Their two Suffolk-based US Air Force F15 fighter bombers are believed to have crashed in the Cairngorm mountains after touching in mid-air during a routine training flight. A search involving Nimrod aircraft, helicopters, and up to 250 RAF, police and civilian personnel was suspended on Monday night as weather conditions in the mountains deteriorated. RAF spokesman Michael Mulford told BBC Radio's Good Morning Scotland that bad weather was hampering the search.

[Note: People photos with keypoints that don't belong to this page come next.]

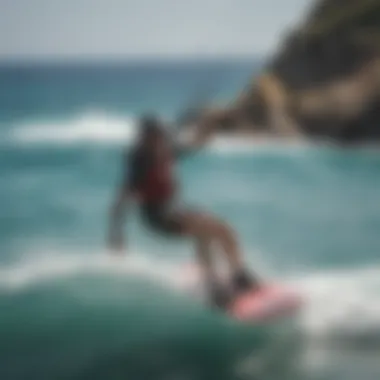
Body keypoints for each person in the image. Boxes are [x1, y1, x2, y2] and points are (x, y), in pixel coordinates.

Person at [108, 114, 260, 309]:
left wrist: (206, 131)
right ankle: (217, 286)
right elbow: (121, 200)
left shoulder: (164, 151)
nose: (158, 141)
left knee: (222, 230)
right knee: (208, 231)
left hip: (174, 211)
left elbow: (193, 146)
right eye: (153, 137)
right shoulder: (140, 164)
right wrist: (116, 234)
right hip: (158, 218)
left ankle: (236, 277)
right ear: (144, 139)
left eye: (159, 136)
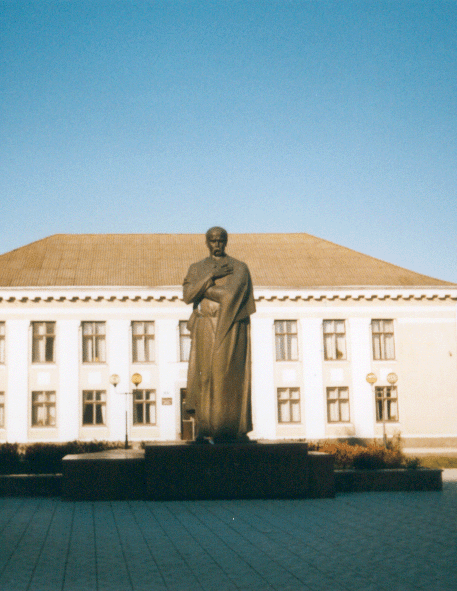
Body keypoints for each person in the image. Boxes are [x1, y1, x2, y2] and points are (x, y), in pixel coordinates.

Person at [183, 227, 256, 442]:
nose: (217, 244)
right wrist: (211, 276)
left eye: (221, 240)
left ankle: (230, 428)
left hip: (231, 327)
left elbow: (229, 296)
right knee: (204, 376)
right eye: (213, 241)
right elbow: (187, 296)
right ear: (207, 242)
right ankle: (204, 428)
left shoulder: (239, 268)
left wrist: (201, 288)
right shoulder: (197, 268)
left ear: (226, 242)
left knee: (226, 378)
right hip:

Mr Mulford said there had been no sighting of any wreckage, smoke or fire in the area between Ben Macdui and the Cairngorm Plateau - an area of over 200 square miles. "During the night we were looking at reconnaissance images obtained by a Tornado which flew over the area last night," he said. He said two American helicopters and the Braemar mountain rescue team had combed the area without any success. "Weather wise it is distinctly difficult for helicopters up there and also very difficult in the higher reaches." Mr Mulford said the jets' original flight path and eye witness accounts would form the basis of the search. The planes, which set off from the US Air Force base at Lakenheath in England, were on a low flying training exercise when contact was lost. Officially the aircraft were reported as "overdue" but with just three hours' worth of fuel on board, the outlook for the two crew looked increasingly bleak. Weather conditions in the area were poor, with bad visibility, a covering of snow, and frequent blizzards. Communications search Mr Mulford said the F15s left Lakenheath, Suffolk, at about 1230BST for a three-hour sortie in the Scottish Highlands. They made a routine air traffic transmission between RAF Leuchars and RAF Lossiemouth at 1315BST. Mr Mulford said: "It is something of a mystery. The planes are well equipped safety-wise with low level ejector seats, safety beacons and beacons for the crew themselves.

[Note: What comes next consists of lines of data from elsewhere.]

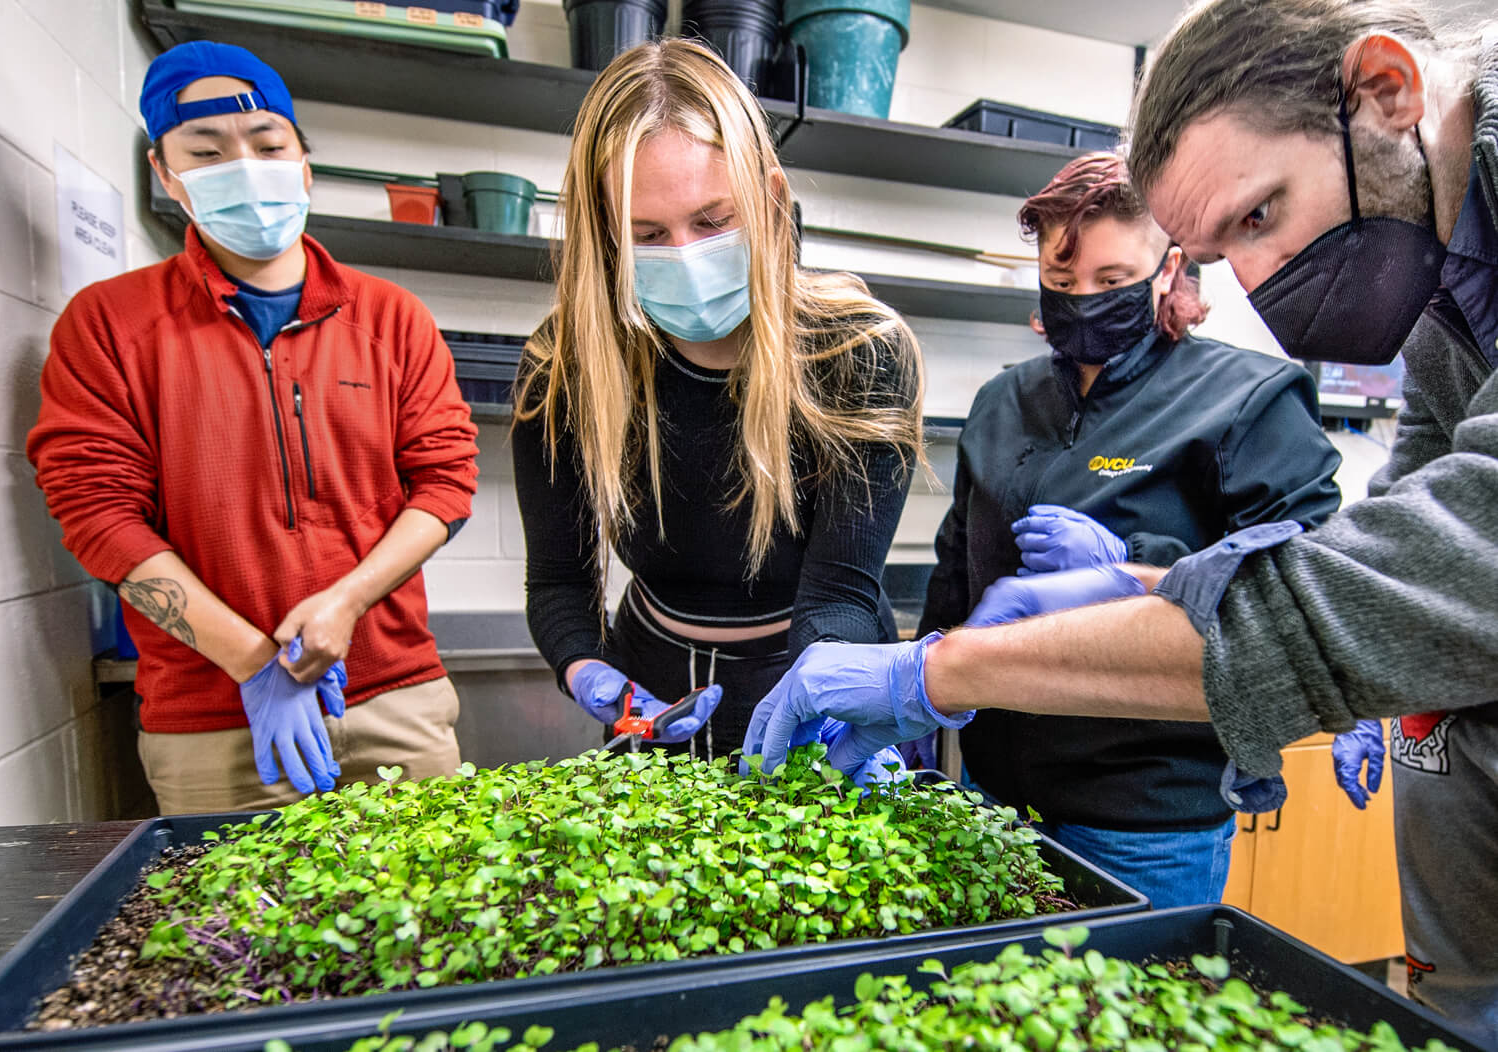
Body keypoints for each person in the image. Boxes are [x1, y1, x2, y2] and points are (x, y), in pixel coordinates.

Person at [743, 0, 1498, 1041]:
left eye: (1260, 216)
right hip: (1022, 777)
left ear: (1387, 91)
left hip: (1152, 798)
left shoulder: (1242, 391)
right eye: (1231, 248)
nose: (1265, 284)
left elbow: (1381, 572)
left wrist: (944, 668)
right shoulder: (1452, 296)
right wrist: (1128, 597)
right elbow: (1407, 521)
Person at [27, 41, 479, 815]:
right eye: (206, 151)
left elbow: (445, 481)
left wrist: (344, 603)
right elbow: (98, 514)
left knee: (431, 930)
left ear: (303, 163)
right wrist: (254, 662)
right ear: (167, 177)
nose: (245, 165)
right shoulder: (108, 325)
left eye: (268, 145)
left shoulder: (391, 319)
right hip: (215, 722)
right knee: (239, 937)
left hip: (395, 701)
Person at [917, 151, 1342, 908]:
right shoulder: (1002, 401)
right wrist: (919, 692)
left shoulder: (1247, 397)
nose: (1083, 300)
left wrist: (1135, 562)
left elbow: (1306, 582)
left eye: (1112, 282)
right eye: (1062, 280)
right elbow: (958, 563)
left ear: (1169, 265)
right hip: (990, 797)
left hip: (1144, 824)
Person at [511, 39, 923, 775]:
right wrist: (584, 667)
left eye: (711, 221)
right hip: (653, 690)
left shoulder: (858, 354)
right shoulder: (563, 370)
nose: (686, 255)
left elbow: (839, 592)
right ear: (605, 239)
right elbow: (559, 583)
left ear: (768, 197)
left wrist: (822, 696)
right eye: (646, 235)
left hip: (815, 670)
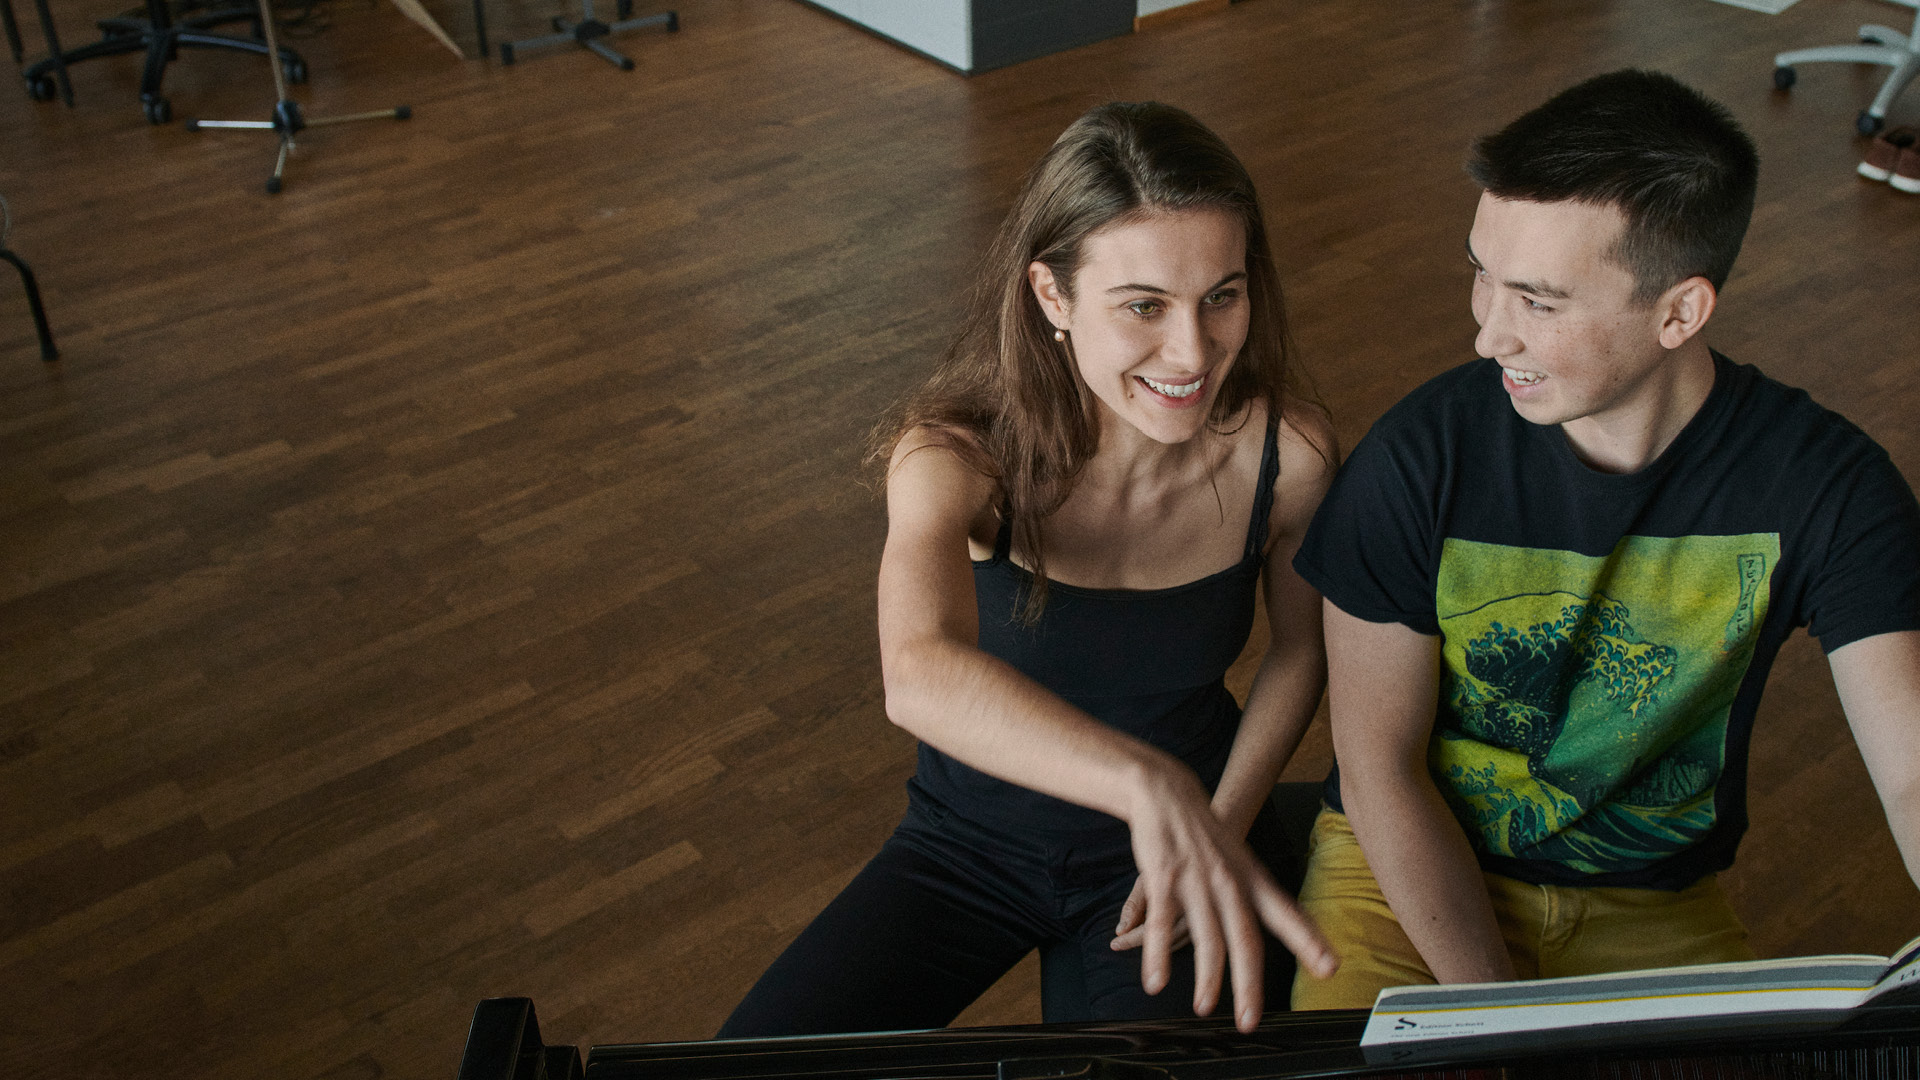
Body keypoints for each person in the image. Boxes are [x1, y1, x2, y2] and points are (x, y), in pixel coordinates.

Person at [1289, 69, 1920, 1011]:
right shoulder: (1417, 460)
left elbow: (1911, 769)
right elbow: (1378, 767)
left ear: (1679, 312)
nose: (1487, 335)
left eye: (1539, 302)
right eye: (1481, 274)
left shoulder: (1832, 488)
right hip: (1401, 875)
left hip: (1650, 899)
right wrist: (1499, 1020)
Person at [716, 101, 1341, 1040]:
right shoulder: (957, 454)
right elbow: (917, 672)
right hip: (968, 847)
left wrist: (1213, 823)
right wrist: (1145, 782)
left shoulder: (1288, 455)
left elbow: (1300, 654)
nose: (1194, 350)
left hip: (1171, 850)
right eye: (1143, 305)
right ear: (1052, 297)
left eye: (1223, 295)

There has been one report of an explosion being heard in the Glen More Lodge area. "It coincides exactly with the planes going missing from radar screens," said Mr Mulford. "It was made after the planes disappeared, but not long after - maybe it took the caller that long to get down the mountain and get to the phone." Eyewitness Fred Lawson, who was in the area with his wife, said: "We were driving along the Linn of Dee towards Braemar and this jet came straight at us. "I said to my wife Susan, 'this is extraordinary, it looks totally out of control', whereupon it veered way up into the sky, turned left, and went north towards Ben Macdui into a heavy snow storm. "A second one came following it looking as if it was under control and I just said 'that's amazing'." Mr Lawson said the planes were flying "extremely low", at a height of about 200m. US President George W Bush held a moment of silence for the missing pilots and two US airmen killed in Germany when their twin-engine propeller aircraft crashed in a forest on Tuesday. "I do want you all to join me in a moment of silent prayer for the two soldiers, men who wore a uniform of America, who lost their lives in Germany today, and two of our pilots who are missing over Great Britain," Mr Bush asked a crowd during a tour of Montana. "God bless them, God bless their families, God bless America."